ОТРЫВОК ТЕКСТА:
• • • • • • •
С этой точки зрения проясняется потаенный смысл десятой строфы, в которой автор, отказываясь ворожить с Татьяной, уже приказавшей «в бане || На два прибора стол накрыть», мотивирует свое решение следующим образом:
Но стало страшно вдруг Татьяне…
И я — при мысли о Светлане
Мне стало страшно — так и быть…
(V: X)[12]
Состояния автора и героини дублируются благодаря использованию одной и той же синтаксической конструкции — безличного стало страшно. Вот только страшатся они совершенно по-разному, и страхи их вызваны, конечно, абсолютно разными причинами. Точнее даже, страх Татьяны беспричинен’. она пугается вдруг — ей по-настоящему страшно общаться наедине с «миром иным» (в балладе Жуковского сема страх используется восемь раз: «страшно ей назад взглянуть»; «страх туманит очи»; «занялся от страха дух»; «в страшных девица местах»; «страшен хижины пустой || Безответный житель»; «страшное молчанье»; «заскрежетал || Страшно он зубами»; «не знай сих страшных снов»). А вот автор «Онегина»? Чего испугался он, почему «крикнул жалобно Сверчок» «при мысли о Светлане»? Здесь причина обозначена, хотя и не сказать, что вполне определенно. Если имеется в виду героиня баллады, то пугаться, собственно, нечего — уж кому-кому, а Пушкину прекрасно известно, что сон в итоге оказался «лживым», печаль и дурные предчувствия — напрасными и все разрешилось как нельзя более благополучно:
Статный гость к крыльцу идет…
Кто?.. Жених Светланы, —
а дальше, как водится, венчание и свадебный пир. Ведь и эпиграф-то взят не из второй строфы баллады Жуковского, а из заключительной. Подчеркнем: из той строфы, что с сюжетом со всеми его страшными «чудесами» практически не связана и отделена от нее целой строфой «автокритики» (которая в свою очередь обозначена визуально — отчерком):
Улыбнись, моя краса,
На мою балладу;
В ней большие чудеса,
Очень мало складу и т. д.
Все встанет на свои места, если «мысль о Светлане» означает мысль о Жуковском — комический ужас, который испытывает Сверчок при мысли о карах, кои полагаются ему за кражу чужого сюжета все объясняет. Тем более что свою героиню — Татьяну — Пушкин, несмотря на свои (и Жуковского) мольбы и призывы, заставляет-таки увидеть очень страшный сон…
При этом, однако, нельзя исключить и того, что страх автора связан со знанием о несчастном жребии, выпавшем на долю адресата (и в какой-то степени прототипа) героини баллады — А. А. Протасовой-Воейковой. Жуковский заклинал:
Ни печали рана,
Ни минутной грусти тень
К ней да не коснется, —
пророчил ей «безопасный» путь, поскольку Сашенькина судьба виделась ему «сходной» с ее «душой прекрасной», однако, жизнь, увы, не оправдала этих оптимистических прогнозов и повернулась к Светлане отнюдь не светлой своей стороной, и несчастье оказалось не «лживым сном», а самой что ни на есть действительностью… Но не такая ли судьба в конечном счете уготована и Татьяне?
• • • • • • •
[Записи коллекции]

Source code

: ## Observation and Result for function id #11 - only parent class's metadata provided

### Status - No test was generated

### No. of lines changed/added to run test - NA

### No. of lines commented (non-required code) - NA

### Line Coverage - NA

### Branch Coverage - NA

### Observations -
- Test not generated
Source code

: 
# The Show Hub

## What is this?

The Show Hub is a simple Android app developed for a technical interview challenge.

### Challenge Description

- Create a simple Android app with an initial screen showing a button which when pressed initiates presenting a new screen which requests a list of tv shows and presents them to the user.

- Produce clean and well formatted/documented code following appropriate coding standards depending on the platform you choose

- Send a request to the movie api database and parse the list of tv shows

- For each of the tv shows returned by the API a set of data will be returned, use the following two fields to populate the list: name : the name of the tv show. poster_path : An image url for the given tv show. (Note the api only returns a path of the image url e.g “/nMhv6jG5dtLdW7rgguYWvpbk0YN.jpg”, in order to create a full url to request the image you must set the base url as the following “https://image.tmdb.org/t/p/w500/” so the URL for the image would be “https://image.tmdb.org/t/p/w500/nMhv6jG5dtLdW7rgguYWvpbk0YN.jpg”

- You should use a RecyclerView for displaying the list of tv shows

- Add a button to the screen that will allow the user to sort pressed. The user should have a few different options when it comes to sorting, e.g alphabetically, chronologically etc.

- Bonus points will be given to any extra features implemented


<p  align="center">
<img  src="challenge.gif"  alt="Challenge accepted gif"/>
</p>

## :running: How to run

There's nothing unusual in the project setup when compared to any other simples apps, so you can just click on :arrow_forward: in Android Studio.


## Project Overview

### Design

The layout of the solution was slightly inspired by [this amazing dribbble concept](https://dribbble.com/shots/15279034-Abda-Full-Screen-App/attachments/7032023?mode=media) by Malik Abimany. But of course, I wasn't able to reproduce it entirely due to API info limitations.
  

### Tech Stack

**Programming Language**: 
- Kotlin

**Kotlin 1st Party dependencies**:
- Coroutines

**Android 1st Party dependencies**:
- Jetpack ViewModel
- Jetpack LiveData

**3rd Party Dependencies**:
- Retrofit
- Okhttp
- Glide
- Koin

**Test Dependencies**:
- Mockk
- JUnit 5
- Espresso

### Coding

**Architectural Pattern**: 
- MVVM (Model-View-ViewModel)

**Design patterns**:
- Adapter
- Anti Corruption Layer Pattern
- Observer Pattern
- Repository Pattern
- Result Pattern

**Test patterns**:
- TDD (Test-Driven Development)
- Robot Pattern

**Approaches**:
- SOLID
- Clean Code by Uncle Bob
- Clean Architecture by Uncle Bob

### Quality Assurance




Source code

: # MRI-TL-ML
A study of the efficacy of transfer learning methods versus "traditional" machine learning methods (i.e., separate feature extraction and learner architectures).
• • • • • • •
КАК ВЫПОЛНИТЬ: Сколько раз, согласно отрывку о десятой строфе «Онегина», сема «страх» используется в балладе Жуковского?

ОТВЕТ НА ЗАДАНИЕ: Восемь раз.